I cannot think of a single piece of music associated more with one artist than Elgar's Cello Concerto is with Jacqueline du Pré. Many other cellists have recorded the work since - some of which are arguably as good as, if not better than, the legendary 1965 du Pré recording (I'm thinking particularly of Julian Lloyd Webber and Truls Mørk) - but none will ever sell anywhere near the two-million copies du Pré has clocked up, or attract the worldwide fame that she did by putting this work on the map.

Natalie Clein
Natalie Clein

The thirty-year-old former BBC Young Musician of the Year Natalie Clein releases her recording of the Elgar Concerto today. Being the first English female cellist to record the work since du Pré, comparisons are I suppose inevitable, but their recordings are quite different and I think Clein is probably closer to what Elgar actually intended.
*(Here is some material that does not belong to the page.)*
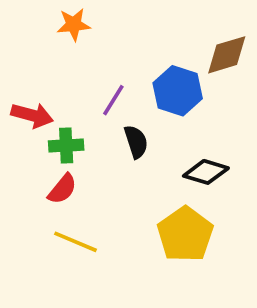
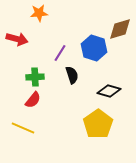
red arrow: (32, 115) -> (17, 39), moved
yellow line: (76, 242) -> (23, 128), moved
The du Pré recording became legendary because of the way she wore her heart on her sleeve and threw herself entirely into the music. This appeals very directly to the listener because you hear her exuberance and impulsiveness and this tears very directly at your own heart. Listen more critically however and she is often too loud to properly balance the orchestra and her tone has a certain hard edge to it which is not at all called for in the score.

Clein on the other hand concentrates on the beauty of every single note. Nothing escapes her attention and a wonderful singing legato carries you throughout. The result is a reflective yet simple reading full of humility and tenderness. Her tone is soft yet addictive and when you remember that Elgar wrote this work as a post-First World War elegy, it is for this reason more than anything else that I suspect this is closer to what the composer had in mind.

Released today on EMI, it represents a quite different reading of this work from the one which everyone knows and it is well worth hearing.